- [TASK PROMPT] Write out every line of the entries below, keeping each one identical to the original.

[Text extractions from pages]
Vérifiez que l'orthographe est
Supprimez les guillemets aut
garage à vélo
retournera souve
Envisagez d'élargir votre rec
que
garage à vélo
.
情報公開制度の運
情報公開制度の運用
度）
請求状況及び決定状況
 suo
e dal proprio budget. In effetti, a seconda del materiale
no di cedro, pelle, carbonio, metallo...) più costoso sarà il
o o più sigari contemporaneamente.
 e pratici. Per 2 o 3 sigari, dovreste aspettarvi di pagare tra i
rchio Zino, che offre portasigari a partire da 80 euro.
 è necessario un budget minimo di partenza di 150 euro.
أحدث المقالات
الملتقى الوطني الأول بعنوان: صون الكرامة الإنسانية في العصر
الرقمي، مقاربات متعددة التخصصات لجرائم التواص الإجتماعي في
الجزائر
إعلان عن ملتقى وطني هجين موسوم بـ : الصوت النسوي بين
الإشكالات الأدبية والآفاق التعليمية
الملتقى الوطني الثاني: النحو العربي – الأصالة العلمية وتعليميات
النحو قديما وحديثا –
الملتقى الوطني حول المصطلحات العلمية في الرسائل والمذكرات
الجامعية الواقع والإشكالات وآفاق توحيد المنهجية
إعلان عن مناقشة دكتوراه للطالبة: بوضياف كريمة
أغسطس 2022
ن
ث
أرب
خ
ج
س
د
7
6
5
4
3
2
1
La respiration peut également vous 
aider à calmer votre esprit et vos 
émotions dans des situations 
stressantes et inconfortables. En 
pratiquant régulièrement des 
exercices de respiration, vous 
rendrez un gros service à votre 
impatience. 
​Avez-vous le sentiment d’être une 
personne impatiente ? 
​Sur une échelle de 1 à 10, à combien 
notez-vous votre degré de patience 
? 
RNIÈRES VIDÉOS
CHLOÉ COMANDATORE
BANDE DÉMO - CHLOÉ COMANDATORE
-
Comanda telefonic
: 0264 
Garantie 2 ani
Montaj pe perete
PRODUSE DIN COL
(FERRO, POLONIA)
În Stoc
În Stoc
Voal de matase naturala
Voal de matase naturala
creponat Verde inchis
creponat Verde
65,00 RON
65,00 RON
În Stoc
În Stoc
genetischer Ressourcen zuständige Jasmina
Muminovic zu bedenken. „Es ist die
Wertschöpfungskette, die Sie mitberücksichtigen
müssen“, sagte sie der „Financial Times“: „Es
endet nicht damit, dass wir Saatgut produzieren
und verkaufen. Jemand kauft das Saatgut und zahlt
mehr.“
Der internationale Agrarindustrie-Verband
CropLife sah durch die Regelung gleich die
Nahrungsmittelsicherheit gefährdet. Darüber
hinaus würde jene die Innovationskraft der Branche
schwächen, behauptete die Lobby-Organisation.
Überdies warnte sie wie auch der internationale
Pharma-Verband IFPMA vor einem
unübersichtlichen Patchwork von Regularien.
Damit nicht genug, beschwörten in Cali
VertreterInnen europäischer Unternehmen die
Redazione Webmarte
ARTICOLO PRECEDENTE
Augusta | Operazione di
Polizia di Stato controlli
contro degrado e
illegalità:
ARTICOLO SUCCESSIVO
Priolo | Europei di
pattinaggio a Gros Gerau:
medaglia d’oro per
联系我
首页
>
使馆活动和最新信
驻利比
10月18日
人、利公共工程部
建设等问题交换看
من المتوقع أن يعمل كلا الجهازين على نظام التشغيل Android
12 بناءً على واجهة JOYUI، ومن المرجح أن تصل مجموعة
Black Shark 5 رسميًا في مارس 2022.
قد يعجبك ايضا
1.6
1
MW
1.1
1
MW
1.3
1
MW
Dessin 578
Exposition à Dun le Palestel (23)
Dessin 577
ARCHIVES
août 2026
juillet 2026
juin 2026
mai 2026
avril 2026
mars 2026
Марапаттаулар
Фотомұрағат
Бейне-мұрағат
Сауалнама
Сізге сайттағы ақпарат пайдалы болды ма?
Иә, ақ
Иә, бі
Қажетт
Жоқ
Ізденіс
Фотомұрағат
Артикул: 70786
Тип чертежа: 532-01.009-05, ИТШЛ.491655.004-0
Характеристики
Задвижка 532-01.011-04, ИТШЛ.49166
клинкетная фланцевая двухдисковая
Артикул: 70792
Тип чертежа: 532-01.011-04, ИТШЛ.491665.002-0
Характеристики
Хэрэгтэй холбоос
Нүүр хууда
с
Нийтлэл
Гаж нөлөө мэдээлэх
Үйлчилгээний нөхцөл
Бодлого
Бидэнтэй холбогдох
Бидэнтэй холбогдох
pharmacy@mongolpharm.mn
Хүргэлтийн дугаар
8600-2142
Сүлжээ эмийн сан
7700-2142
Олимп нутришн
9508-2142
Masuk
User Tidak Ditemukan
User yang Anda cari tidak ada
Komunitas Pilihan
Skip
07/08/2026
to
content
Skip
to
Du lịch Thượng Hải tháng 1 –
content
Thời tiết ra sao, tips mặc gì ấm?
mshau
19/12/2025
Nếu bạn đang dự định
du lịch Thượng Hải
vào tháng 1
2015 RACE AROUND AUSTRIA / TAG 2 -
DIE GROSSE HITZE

- [WORKED SOLUTION]
Vérifiez que l'orthographe est
Supprimez les guillemets aut
garage à vélo
retournera souve
Envisagez d'élargir votre rec
que
garage à vélo
.
情報公開制度の運
情報公開制度の運用
度）
請求状況及び決定状況
 suo
e dal proprio budget. In effetti, a seconda del materiale
no di cedro, pelle, carbonio, metallo...) più costoso sarà il
o o più sigari contemporaneamente.
 e pratici. Per 2 o 3 sigari, dovreste aspettarvi di pagare tra i
rchio Zino, che offre portasigari a partire da 80 euro.
 è necessario un budget minimo di partenza di 150 euro.
أحدث المقالات
الملتقى الوطني الأول بعنوان: صون الكرامة الإنسانية في العصر
الرقمي، مقاربات متعددة التخصصات لجرائم التواص الإجتماعي في
الجزائر
إعلان عن ملتقى وطني هجين موسوم بـ : الصوت النسوي بين
الإشكالات الأدبية والآفاق التعليمية
الملتقى الوطني الثاني: النحو العربي – الأصالة العلمية وتعليميات
النحو قديما وحديثا –
الملتقى الوطني حول المصطلحات العلمية في الرسائل والمذكرات
الجامعية الواقع والإشكالات وآفاق توحيد المنهجية
إعلان عن مناقشة دكتوراه للطالبة: بوضياف كريمة
أغسطس 2022
ن
ث
أرب
خ
ج
س
د
7
6
5
4
3
2
1
La respiration peut également vous 
aider à calmer votre esprit et vos 
émotions dans des situations 
stressantes et inconfortables. En 
pratiquant régulièrement des 
exercices de respiration, vous 
rendrez un gros service à votre 
impatience. 
​Avez-vous le sentiment d’être une 
personne impatiente ? 
​Sur une échelle de 1 à 10, à combien 
notez-vous votre degré de patience 
? 
RNIÈRES VIDÉOS
CHLOÉ COMANDATORE
BANDE DÉMO - CHLOÉ COMANDATORE
-
Comanda telefonic
: 0264 
Garantie 2 ani
Montaj pe perete
PRODUSE DIN COL
(FERRO, POLONIA)
În Stoc
În Stoc
Voal de matase naturala
Voal de matase naturala
creponat Verde inchis
creponat Verde
65,00 RON
65,00 RON
În Stoc
În Stoc
genetischer Ressourcen zuständige Jasmina
Muminovic zu bedenken. „Es ist die
Wertschöpfungskette, die Sie mitberücksichtigen
müssen“, sagte sie der „Financial Times“: „Es
endet nicht damit, dass wir Saatgut produzieren
und verkaufen. Jemand kauft das Saatgut und zahlt
mehr.“
Der internationale Agrarindustrie-Verband
CropLife sah durch die Regelung gleich die
Nahrungsmittelsicherheit gefährdet. Darüber
hinaus würde jene die Innovationskraft der Branche
schwächen, behauptete die Lobby-Organisation.
Überdies warnte sie wie auch der internationale
Pharma-Verband IFPMA vor einem
unübersichtlichen Patchwork von Regularien.
Damit nicht genug, beschwörten in Cali
VertreterInnen europäischer Unternehmen die
Redazione Webmarte
ARTICOLO PRECEDENTE
Augusta | Operazione di
Polizia di Stato controlli
contro degrado e
illegalità:
ARTICOLO SUCCESSIVO
Priolo | Europei di
pattinaggio a Gros Gerau:
medaglia d’oro per
联系我
首页
>
使馆活动和最新信
驻利比
10月18日
人、利公共工程部
建设等问题交换看
من المتوقع أن يعمل كلا الجهازين على نظام التشغيل Android
12 بناءً على واجهة JOYUI، ومن المرجح أن تصل مجموعة
Black Shark 5 رسميًا في مارس 2022.
قد يعجبك ايضا
1.6
1
MW
1.1
1
MW
1.3
1
MW
Dessin 578
Exposition à Dun le Palestel (23)
Dessin 577
ARCHIVES
août 2026
juillet 2026
juin 2026
mai 2026
avril 2026
mars 2026
Марапаттаулар
Фотомұрағат
Бейне-мұрағат
Сауалнама
Сізге сайттағы ақпарат пайдалы болды ма?
Иә, ақ
Иә, бі
Қажетт
Жоқ
Ізденіс
Фотомұрағат
Артикул: 70786
Тип чертежа: 532-01.009-05, ИТШЛ.491655.004-0
Характеристики
Задвижка 532-01.011-04, ИТШЛ.49166
клинкетная фланцевая двухдисковая
Артикул: 70792
Тип чертежа: 532-01.011-04, ИТШЛ.491665.002-0
Характеристики
Хэрэгтэй холбоос
Нүүр хууда
с
Нийтлэл
Гаж нөлөө мэдээлэх
Үйлчилгээний нөхцөл
Бодлого
Бидэнтэй холбогдох
Бидэнтэй холбогдох
pharmacy@mongolpharm.mn
Хүргэлтийн дугаар
8600-2142
Сүлжээ эмийн сан
7700-2142
Олимп нутришн
9508-2142
Masuk
User Tidak Ditemukan
User yang Anda cari tidak ada
Komunitas Pilihan
Skip
07/08/2026
to
content
Skip
to
Du lịch Thượng Hải tháng 1 –
content
Thời tiết ra sao, tips mặc gì ấm?
mshau
19/12/2025
Nếu bạn đang dự định
du lịch Thượng Hải
vào tháng 1
2015 RACE AROUND AUSTRIA / TAG 2 -
DIE GROSSE HITZE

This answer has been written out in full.